Ah ! ne franchis pas la frontière,
Ne va pas en lointain pays,
Bon Canadien, c’est la prière
De ta mère éplorée et de tes vrais amis !

C’était le plus vieux de la bande
Qui tenait ce sombre discours.
« Frère, dit le second, demande
« Aux Anciens ce que, dans ces tours
«  Au loin, la bourse et le cœur gagnent ?…
«  Quitter nos mères, nos foyers,

« Nos sœurs !… Que de maux accompagnent
« Le départ des soldats et des aventuriers ! »

Ah ! ne franchis pas la frontière,
Etc., etc., etc.

« Être soldat de ma patrie,
« C’est bien ! » répliqua le dernier,
« À l’étranger vendre ma vie !
« Jamais, fallût-il mendier !
« Frères, votre cœur jeune encore
« A connu la voix de l’amour,
« C’est cette voix qui vous implore,
« Restons, et le bonheur aura bientôt son tour. »
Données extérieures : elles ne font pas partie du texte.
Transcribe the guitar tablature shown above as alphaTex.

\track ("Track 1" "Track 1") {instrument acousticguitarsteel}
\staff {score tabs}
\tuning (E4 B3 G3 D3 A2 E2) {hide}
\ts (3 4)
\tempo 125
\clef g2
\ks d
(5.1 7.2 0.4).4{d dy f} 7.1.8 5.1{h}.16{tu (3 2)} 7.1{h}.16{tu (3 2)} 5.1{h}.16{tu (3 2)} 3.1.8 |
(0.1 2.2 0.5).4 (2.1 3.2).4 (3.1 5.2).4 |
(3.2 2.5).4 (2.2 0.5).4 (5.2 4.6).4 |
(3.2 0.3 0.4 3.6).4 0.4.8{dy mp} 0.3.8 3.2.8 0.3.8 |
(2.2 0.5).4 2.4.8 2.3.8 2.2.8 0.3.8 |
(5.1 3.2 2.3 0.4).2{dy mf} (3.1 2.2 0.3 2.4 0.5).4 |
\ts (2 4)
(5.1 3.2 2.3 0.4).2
Ah ! ne franchis pas la frontière,
Etc., etc., etc.

Fidèles au vœu de leurs mères
Et fidèles à leur pays,
À leurs blondes, à leurs chaumières,
Ici vivent nos trois amis.
Le dimanche, après la grand’messe,
Le bon cure leur dit parfois :
« Vous êtes heureux ?… Ô jeunesse,
« Bonheur à qui du ciel fait entendre la voix ! »

Ah ! ne franchis pas la frontière,
Ne va pas en lointain pays,
Bon Canadien, c’est la prière
De ta mère éplorée et de tes vrais amis !


  1. Les inondations qui ont eu lieu au printemps de 1865.